> **Selected text**

______________________________

Late gadolinium enhancement and presenting heart failure class were the strongest univariate predictors of mortality in our cohort. Heart failure is known to be associated with poor outcomes in these patients [4, 5]. Stratified by heart failure class, LGE remains predictive of mortality, suggesting additional prognostic value to clinical presentation. Other univariate predictors of mortality include low voltage on electrocardiogram and inferolateral thickness, markers indicative of degree of myocardial involvement. Light chain amyloidosis is a rare disease and our single-center study is limited by the small sample size. Despite the high proportion of mortality in this cohort, the small sample size and absolute number of mortality preclude Cox multivariable modeling to assess the independent interactions among the variables, a significant limitation of the study. The small sample size leads to unstable parameter estimates and the absence of mortality in LGE-negative subjects produces non-estimable hazard ratios in Cox multivariable techniques. Therefore the results of the study need to be validated in multicenter studies involving larger number of patients. Our work represents a long-term study of the outcomes of light chain amyloidosis patients following cardiac MRI. The current study adds strength to the value of LGE in the work up of light chain amyloidosis: it is useful not only as a diagnostic tool with high sensitivity and specificity for detecting cardiac involvement as reported by Vogelsberg and colleagues [7] but in addition, the presence of LGE has adverse long-term prognostic implication that may be useful for risk-stratification. In contrast, Maceira and colleagues [8] recently reported that the presence of LGE in AL subjects had a trend, but not statistically significant, of reduced survival compared to those without LGE. However, when they used the T1 difference between subepicardium and subendocardium 2 minutes post-gadolinium injection, they noted worse prognosis if the difference was lower than 23 ms. They attributed the difference in prognostic value of gross presence of LGE versus quantification of gadolinium kinetics in AL by the superior discrimination by gadolinium kinetics for the severity and transmurality of amyloid burden. Our protocol did not allow us to measure the intramyocardial T1 difference in our cohort so this study is not able to confirm their findings.

Potential Mechanism of Adverse Outcomes in AL

The mechanism underlying adverse outcome in patients with late gadolinium enhancement, a marker of cardiac amyloid involvement, is not established but may lie in tissue toxicity from light chain amyloid deposition. Autopsy studies reveal that the presence of amyloid in the perivascular and interstitial space is associated with histologic evidence of myocardial ischemia in 74% of patients [16]. Epicardial coronary perivascular infiltration is seen in 97% of coronaries that are predominantly but not exclusively non-obstructive [17]; patients present with angina, have impaired myocardial flow reserve and elevated troponin, indicating myocyte necrosis [4, 1821]. In colon specimens, markers of oxidative tissue stress such as lipid peroxidation products (hydroxynonenal and thiobarbituric acid reactive substances) and protein carbonyls were present surrounding amyloid deposits [22]. In rodent models, brief exposure to light chains derived from light chain amyloid patients caused oxidative stress leading to cardiomyocyte dysfunction [23, 24]. Amyloid deposition in the heart is associated with diastolic dysfunction [10, 13, 14] but recently, systolic dysfunction in the form of intraventricular dyssynchrony has been increasingly recognized [15, 25]. Recent data also suggest endothelial dysfunction in peripheral and coronary arterioles exposed to AL light chains associated with oxidative stress that may be contributing to microvascular disease [26, 27].

Conclusion

In conclusion, late gadolinium enhancement on cardiac magnetic resonance imaging is associated with poor long-term survival in light chain AL amyloidosis, even adjusted for heart failure class presentation. This finding may be useful in identifying high risk patients and adds prognostic value to the known diagnostic value of LGE in light chain amyloidosis.

______________________________

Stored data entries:
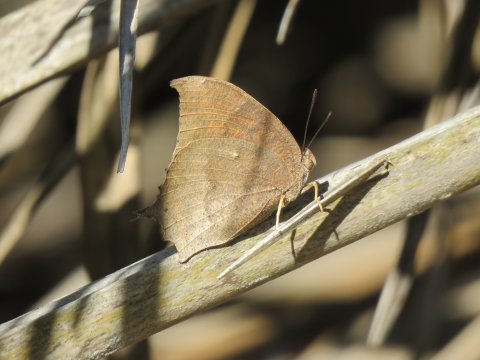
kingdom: Animalia
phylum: Arthropoda
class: Insecta
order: Lepidoptera
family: Nymphalidae
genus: Anaea
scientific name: Anaea aidea
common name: Tropical Leafwing
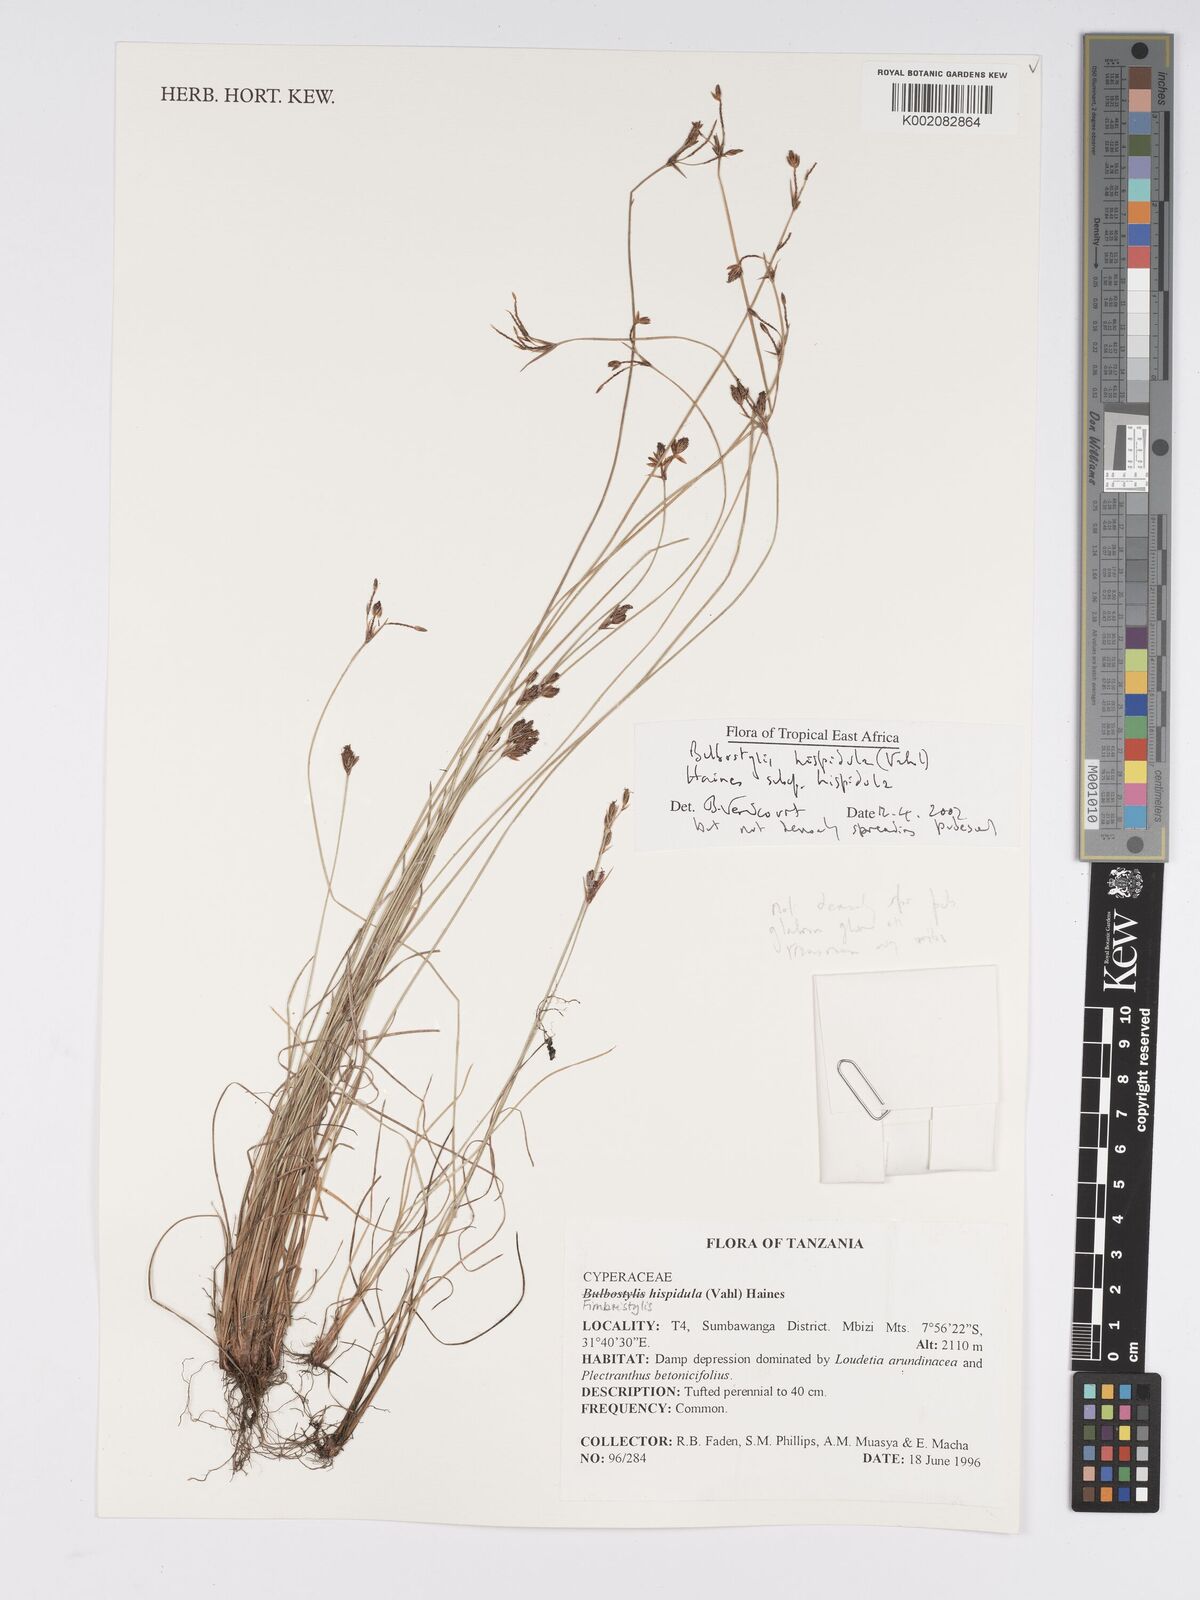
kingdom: Plantae
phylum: Tracheophyta
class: Liliopsida
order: Poales
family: Cyperaceae
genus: Bulbostylis
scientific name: Bulbostylis hispidula
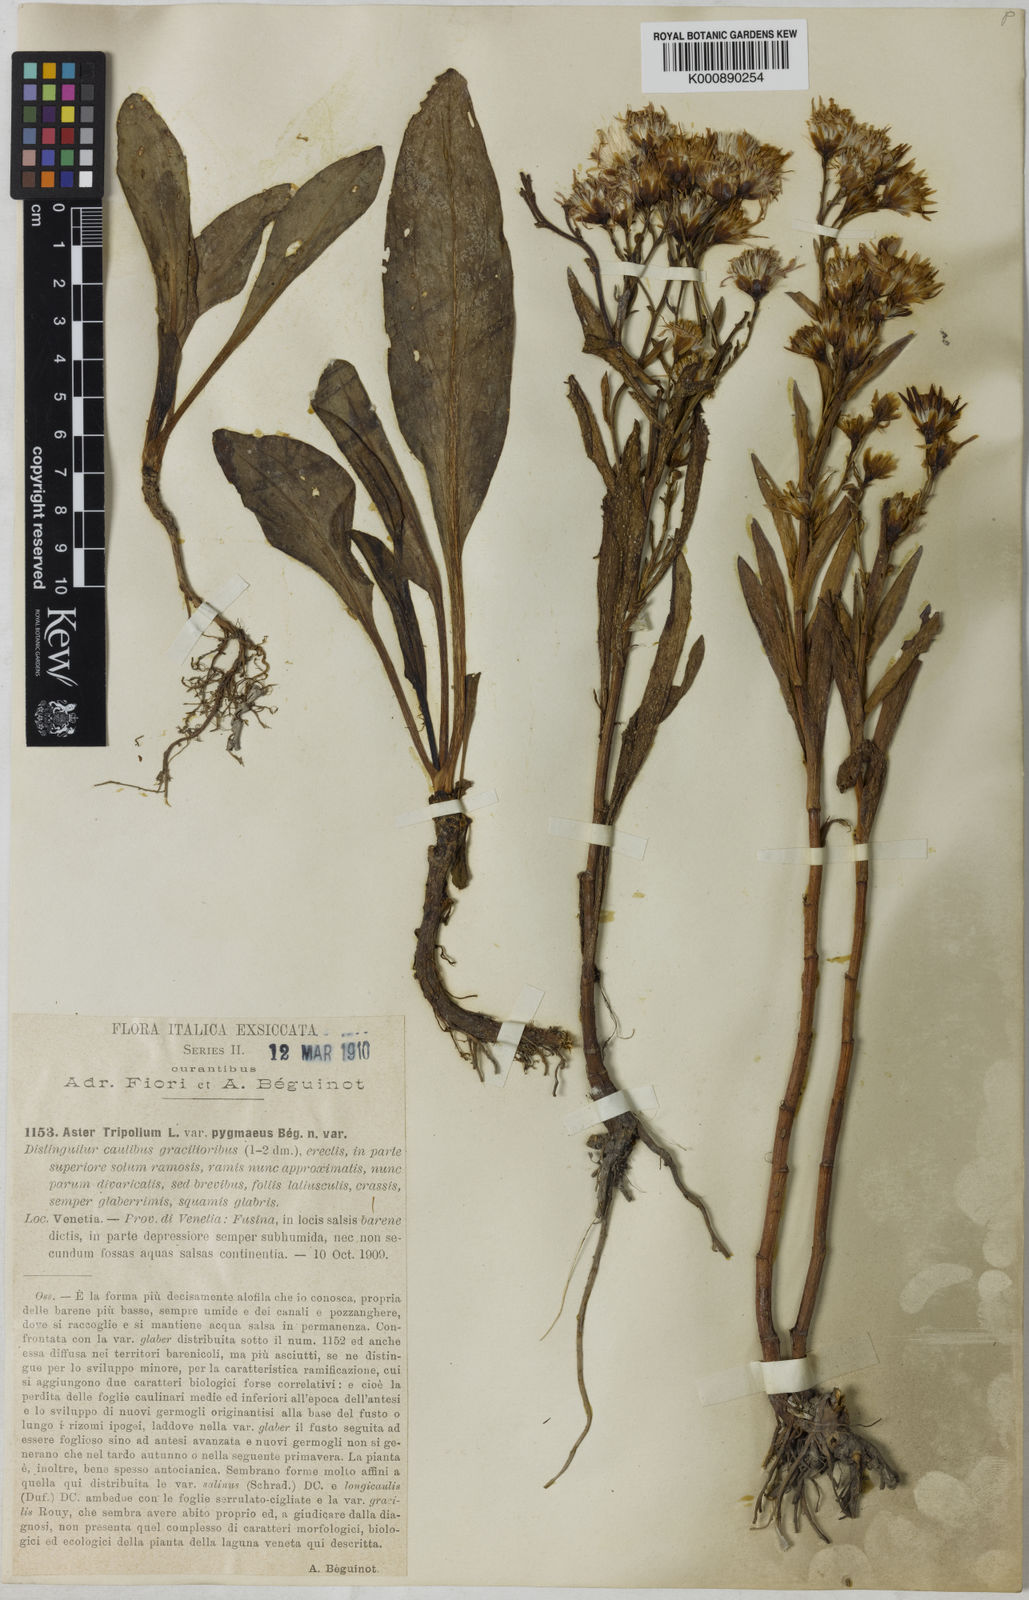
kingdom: Plantae
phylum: Tracheophyta
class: Magnoliopsida
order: Asterales
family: Asteraceae
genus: Aster
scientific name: Aster
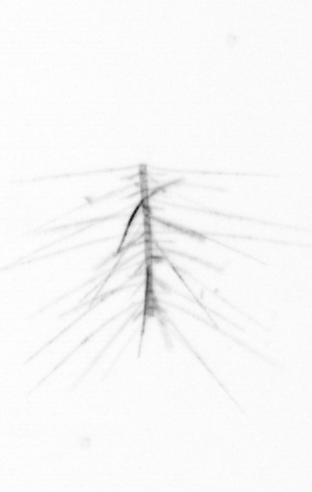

______________________________

> **Tasks for this exercise**
**a)** Retype the amyloidosis text above, everything from "In conclusion, late" down to "light chain amyloidosis.".
**b)** Using the amyloidosis text above, answer briefly:
(i) In what percentage of patients do autopsy studies link perivascular and interstitial amyloid to histologic evidence of myocardial ischemia?
(ii) Below what T1 difference did Maceira and colleagues find a worse prognosis?
(iii) In what percentage of coronaries is epicardial coronary perivascular infiltration seen?
**c)** Translate this sentence from the amyloidosis text above into Spanish: "Light chain amyloidosis is a rare disease and our single-center study is limited by the small sample size."

> **Set of answers**
**a)**
In conclusion, late gadolinium enhancement on cardiac magnetic resonance imaging is associated with poor long-term survival in light chain AL amyloidosis, even adjusted for heart failure class presentation. This finding may be useful in identifying high risk patients and adds prognostic value to the known diagnostic value of LGE in light chain amyloidosis.

**b)**
(i) 74%
(ii) 23 ms
(iii) 97%

**c)** La amiloidosis de cadenas ligeras es una enfermedad rara y nuestro estudio unicéntrico está limitado por el pequeño tamaño de la muestra.